** THE INPUT **
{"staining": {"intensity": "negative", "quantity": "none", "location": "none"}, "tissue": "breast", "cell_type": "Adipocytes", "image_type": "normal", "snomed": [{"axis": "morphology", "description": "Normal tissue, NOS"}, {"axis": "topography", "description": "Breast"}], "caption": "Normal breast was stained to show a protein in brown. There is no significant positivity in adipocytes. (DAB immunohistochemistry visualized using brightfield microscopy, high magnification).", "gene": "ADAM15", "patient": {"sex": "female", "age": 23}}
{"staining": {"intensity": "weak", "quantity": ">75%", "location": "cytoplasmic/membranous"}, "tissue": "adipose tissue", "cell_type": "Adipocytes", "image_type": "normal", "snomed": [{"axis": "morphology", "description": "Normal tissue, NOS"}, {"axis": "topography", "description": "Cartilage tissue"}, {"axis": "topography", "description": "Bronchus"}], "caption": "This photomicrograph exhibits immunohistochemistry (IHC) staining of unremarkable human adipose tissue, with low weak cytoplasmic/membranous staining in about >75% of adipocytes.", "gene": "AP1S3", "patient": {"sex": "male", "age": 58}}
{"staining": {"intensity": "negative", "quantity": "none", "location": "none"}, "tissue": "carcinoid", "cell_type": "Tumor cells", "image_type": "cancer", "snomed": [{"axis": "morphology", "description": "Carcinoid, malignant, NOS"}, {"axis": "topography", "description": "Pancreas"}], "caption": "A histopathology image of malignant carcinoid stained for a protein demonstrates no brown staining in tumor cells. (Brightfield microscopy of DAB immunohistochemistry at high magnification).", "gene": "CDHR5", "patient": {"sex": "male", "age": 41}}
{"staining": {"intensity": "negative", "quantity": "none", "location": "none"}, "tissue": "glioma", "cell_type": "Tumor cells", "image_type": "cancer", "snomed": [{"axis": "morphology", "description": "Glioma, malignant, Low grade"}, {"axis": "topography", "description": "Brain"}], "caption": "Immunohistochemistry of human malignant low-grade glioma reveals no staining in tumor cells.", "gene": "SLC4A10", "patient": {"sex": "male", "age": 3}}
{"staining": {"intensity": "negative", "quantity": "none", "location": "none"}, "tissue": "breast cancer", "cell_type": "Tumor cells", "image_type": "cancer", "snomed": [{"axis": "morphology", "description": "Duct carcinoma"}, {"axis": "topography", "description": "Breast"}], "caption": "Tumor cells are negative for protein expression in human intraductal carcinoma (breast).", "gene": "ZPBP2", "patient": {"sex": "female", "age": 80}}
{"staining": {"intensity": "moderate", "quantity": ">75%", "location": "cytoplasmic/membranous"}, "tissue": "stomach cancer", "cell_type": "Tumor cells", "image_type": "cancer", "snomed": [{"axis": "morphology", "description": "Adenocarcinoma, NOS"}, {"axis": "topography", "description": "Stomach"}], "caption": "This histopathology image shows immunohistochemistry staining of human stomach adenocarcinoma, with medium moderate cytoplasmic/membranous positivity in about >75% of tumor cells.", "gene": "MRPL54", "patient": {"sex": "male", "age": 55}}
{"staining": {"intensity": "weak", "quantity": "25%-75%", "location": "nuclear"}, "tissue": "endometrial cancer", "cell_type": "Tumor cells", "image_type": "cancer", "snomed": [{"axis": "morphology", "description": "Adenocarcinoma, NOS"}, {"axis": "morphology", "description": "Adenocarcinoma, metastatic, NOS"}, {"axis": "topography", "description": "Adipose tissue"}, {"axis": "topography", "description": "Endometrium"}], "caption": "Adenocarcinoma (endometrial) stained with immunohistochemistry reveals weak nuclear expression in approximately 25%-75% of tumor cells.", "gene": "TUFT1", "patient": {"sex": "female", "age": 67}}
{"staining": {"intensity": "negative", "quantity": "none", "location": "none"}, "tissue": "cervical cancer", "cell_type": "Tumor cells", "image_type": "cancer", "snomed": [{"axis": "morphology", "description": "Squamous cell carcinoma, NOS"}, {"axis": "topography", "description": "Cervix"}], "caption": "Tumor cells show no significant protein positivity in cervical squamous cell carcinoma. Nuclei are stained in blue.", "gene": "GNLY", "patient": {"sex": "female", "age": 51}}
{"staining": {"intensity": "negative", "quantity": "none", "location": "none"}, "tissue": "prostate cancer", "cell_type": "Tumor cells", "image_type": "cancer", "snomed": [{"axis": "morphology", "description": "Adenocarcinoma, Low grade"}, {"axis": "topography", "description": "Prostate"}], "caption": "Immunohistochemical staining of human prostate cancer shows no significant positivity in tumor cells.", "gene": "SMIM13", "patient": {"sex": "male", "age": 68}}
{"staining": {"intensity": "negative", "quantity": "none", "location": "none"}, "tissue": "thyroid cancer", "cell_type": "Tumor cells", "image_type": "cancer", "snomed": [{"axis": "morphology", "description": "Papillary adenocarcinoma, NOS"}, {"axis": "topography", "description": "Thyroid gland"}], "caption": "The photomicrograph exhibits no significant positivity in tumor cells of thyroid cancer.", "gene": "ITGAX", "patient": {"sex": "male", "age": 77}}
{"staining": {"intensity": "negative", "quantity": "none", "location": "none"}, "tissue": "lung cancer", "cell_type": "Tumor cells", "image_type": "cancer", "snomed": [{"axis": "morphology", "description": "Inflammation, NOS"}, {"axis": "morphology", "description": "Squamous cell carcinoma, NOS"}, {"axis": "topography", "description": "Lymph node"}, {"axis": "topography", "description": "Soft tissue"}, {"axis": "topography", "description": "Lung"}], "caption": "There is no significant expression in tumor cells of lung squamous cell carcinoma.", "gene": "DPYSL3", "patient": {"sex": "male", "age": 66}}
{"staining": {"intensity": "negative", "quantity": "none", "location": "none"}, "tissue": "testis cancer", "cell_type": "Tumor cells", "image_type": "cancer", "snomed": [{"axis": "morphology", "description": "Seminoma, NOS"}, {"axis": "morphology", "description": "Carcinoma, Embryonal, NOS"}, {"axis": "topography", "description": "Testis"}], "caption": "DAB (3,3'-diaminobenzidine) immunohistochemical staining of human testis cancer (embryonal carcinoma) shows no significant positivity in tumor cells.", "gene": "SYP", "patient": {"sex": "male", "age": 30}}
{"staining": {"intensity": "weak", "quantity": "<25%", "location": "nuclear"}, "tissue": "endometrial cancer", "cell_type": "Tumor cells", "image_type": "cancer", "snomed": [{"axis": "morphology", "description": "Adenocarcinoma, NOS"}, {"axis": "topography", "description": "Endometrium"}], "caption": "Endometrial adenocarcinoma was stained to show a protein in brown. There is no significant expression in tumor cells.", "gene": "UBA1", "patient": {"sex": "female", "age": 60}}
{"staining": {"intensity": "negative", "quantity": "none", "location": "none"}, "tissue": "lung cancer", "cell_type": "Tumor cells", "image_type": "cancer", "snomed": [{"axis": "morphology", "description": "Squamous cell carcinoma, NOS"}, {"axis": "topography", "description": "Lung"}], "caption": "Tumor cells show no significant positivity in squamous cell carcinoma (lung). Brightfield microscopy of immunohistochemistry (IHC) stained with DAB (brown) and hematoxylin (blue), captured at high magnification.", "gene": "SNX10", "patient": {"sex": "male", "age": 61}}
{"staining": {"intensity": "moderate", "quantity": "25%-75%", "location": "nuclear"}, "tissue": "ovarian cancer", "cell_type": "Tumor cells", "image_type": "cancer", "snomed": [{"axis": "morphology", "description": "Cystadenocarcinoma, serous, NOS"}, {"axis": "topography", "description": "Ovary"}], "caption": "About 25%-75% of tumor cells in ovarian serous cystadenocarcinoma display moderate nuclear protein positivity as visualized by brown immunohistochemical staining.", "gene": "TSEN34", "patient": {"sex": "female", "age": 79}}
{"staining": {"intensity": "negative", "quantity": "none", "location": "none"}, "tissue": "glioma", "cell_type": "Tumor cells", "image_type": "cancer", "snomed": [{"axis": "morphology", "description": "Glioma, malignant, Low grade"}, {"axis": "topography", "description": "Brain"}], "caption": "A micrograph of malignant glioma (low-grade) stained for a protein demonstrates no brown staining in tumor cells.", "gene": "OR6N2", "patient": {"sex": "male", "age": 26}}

** WHAT THE EXERCISE ASKS **
Each line in the entries above, starting at the line with "histopathology image of" and ending at the line with "histopathology image shows", is to be printed exactly, and only those lines.

** SOLUTION TO THIS PROBLEM **
{"staining": {"intensity": "negative", "quantity": "none", "location": "none"}, "tissue": "carcinoid", "cell_type": "Tumor cells", "image_type": "cancer", "snomed": [{"axis": "morphology", "description": "Carcinoid, malignant, NOS"}, {"axis": "topography", "description": "Pancreas"}], "caption": "A histopathology image of malignant carcinoid stained for a protein demonstrates no brown staining in tumor cells. (Brightfield microscopy of DAB immunohistochemistry at high magnification).", "gene": "CDHR5", "patient": {"sex": "male", "age": 41}}
{"staining": {"intensity": "negative", "quantity": "none", "location": "none"}, "tissue": "glioma", "cell_type": "Tumor cells", "image_type": "cancer", "snomed": [{"axis": "morphology", "description": "Glioma, malignant, Low grade"}, {"axis": "topography", "description": "Brain"}], "caption": "Immunohistochemistry of human malignant low-grade glioma reveals no staining in tumor cells.", "gene": "SLC4A10", "patient": {"sex": "male", "age": 3}}
{"staining": {"intensity": "negative", "quantity": "none", "location": "none"}, "tissue": "breast cancer", "cell_type": "Tumor cells", "image_type": "cancer", "snomed": [{"axis": "morphology", "description": "Duct carcinoma"}, {"axis": "topography", "description": "Breast"}], "caption": "Tumor cells are negative for protein expression in human intraductal carcinoma (breast).", "gene": "ZPBP2", "patient": {"sex": "female", "age": 80}}
{"staining": {"intensity": "moderate", "quantity": ">75%", "location": "cytoplasmic/membranous"}, "tissue": "stomach cancer", "cell_type": "Tumor cells", "image_type": "cancer", "snomed": [{"axis": "morphology", "description": "Adenocarcinoma, NOS"}, {"axis": "topography", "description": "Stomach"}], "caption": "This histopathology image shows immunohistochemistry staining of human stomach adenocarcinoma, with medium moderate cytoplasmic/membranous positivity in about >75% of tumor cells.", "gene": "MRPL54", "patient": {"sex": "male", "age": 55}}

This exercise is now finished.